Message withdrawn at poster's request.

SantasBigBaubles · 17/12/2012 18:38

yanbu. and you should Christmas wrap a box of dirt and lint to post to her too.

blameitonthecaffeine · 17/12/2012 18:42

YANBU unreasonable to cook twice if you weren't going to anyway.

I would let her come but make it clear that she will have to fit in with your normal plans on that day.

BackforGood · 17/12/2012 18:47

Well, I think I'd have replied along the lines of... "You can come round if you want, but we'll be having a lazy day, prob won't have breakfast before 10 so it will be a sarnie about 1. You're welcome if you want to"... type thing, then the ball is in her court.

TheProvincialLady · 17/12/2012 18:49

Your mother was very rude saying that she had had a better offer for Christmas day.

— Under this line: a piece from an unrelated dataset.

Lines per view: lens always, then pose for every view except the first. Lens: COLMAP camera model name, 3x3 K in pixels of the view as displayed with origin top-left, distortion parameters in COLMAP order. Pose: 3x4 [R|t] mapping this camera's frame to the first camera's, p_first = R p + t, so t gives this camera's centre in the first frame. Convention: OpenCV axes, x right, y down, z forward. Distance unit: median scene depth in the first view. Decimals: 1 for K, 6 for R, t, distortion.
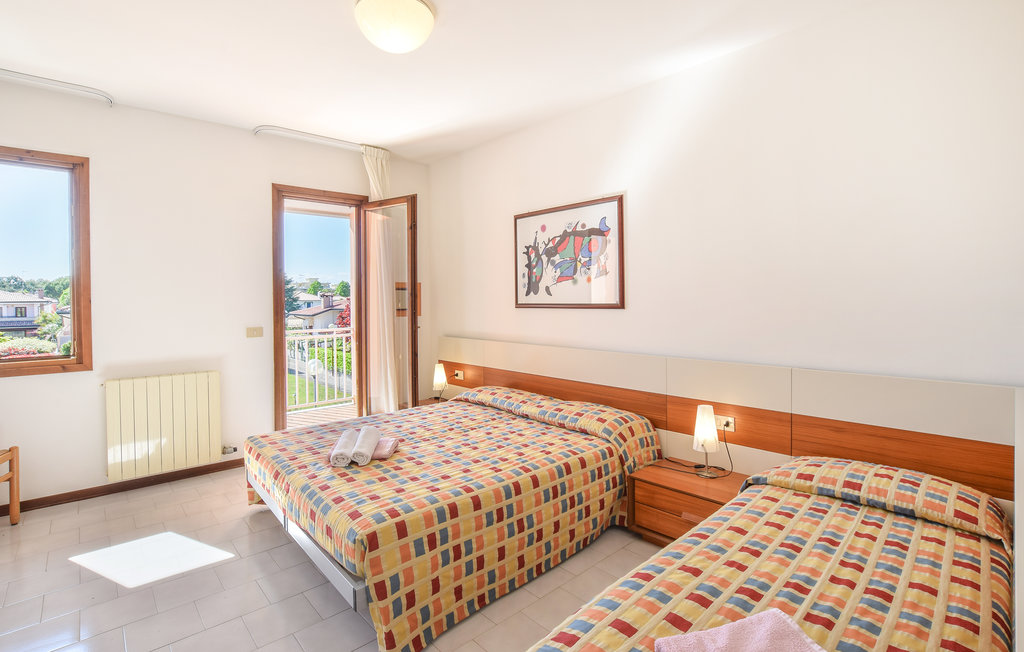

Asking to come on Boxing day instead just compounds it. She will walk all over you if you let her, so just continue to say no and keep things strictly on your terms. It sounds like your boxing day would be a whole lot nicer without her anyway.

VivaLeBeaver · 17/12/2012 19:16

Dh is happy anyway. Grin

OP posts:
susanann · 17/12/2012 20:17

I cant believe her cheek tbh. A better offer? Let her go to her neighbours and let her get on with it. Seems like youre the one doing all the giving here!